Swallowfield, which is involved in the development, formulation, and supply of personal care and beauty products, saw revenue grow 36 percent in the 12 months to June 2017, boosted heavily by their acquisition of The Brand Architekts.
In a statement, the company attributed much of the positive results to the weakness of sterling int the year since the EU referendum, with revenue growth on a constant currency basis of 31 percent.
Owned brands now represent 24 percent of revenues, with the company proposing a final dividend of 3.5 pence per share. This is in addition to the interim dividend of 1.7 pence already paid, to give a full year dividend of 5.2 pence (2016: 3.1p), an increase of 68 percent.
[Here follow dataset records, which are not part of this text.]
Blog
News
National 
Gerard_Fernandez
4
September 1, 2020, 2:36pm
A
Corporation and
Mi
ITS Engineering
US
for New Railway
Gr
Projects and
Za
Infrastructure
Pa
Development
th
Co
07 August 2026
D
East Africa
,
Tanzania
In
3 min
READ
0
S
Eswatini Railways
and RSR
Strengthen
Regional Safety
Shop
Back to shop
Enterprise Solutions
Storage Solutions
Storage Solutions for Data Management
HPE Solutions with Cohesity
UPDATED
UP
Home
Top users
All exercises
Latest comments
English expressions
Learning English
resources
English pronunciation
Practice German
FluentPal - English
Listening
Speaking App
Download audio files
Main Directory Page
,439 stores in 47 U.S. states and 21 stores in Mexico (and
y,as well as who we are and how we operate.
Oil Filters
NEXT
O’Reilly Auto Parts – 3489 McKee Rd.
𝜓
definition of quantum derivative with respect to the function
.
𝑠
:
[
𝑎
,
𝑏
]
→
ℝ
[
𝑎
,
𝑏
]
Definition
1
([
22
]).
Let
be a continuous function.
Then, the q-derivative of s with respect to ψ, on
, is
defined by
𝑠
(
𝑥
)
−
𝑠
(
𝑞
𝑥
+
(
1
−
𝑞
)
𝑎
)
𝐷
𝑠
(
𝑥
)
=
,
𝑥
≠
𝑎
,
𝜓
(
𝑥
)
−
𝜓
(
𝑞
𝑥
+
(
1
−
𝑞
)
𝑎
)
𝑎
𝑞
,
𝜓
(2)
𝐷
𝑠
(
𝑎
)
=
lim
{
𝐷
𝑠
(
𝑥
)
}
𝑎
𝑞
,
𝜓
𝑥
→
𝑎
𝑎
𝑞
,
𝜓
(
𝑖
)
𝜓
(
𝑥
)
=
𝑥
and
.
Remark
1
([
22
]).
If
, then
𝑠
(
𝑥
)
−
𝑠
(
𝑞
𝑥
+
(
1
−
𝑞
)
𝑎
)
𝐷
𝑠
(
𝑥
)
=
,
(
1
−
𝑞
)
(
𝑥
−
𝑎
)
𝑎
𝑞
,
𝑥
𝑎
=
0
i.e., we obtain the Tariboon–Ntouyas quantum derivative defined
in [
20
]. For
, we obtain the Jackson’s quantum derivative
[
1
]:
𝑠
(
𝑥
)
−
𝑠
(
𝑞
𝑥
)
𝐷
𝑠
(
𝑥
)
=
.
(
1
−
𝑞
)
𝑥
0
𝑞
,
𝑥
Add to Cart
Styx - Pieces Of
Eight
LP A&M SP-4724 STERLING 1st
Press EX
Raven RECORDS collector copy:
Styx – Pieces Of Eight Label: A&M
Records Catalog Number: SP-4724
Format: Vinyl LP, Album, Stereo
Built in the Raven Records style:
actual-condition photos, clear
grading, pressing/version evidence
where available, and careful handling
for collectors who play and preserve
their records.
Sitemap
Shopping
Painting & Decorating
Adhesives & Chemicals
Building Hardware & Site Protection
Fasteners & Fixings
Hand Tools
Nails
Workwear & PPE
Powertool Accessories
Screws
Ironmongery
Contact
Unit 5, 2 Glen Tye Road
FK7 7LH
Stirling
Chris How, Chief Executive, said of the results:
“It has been a year of excellent progress for the Group with the successful execution of our stated strategy driving us to record levels of sales and underlying profitability. The acquisition of The Brand Architekts has delivered fully against our expectations and has been integrated smoothly and effectively into the Group.
“In our manufacturing business, continued focus on innovation, quality and service has enabled it to perform solidly in its own right, as well as provide important support to the growth of our owned brands.”
Shares in Swallowfield are currently up 11.38 percent at 328.60 (1149GMT).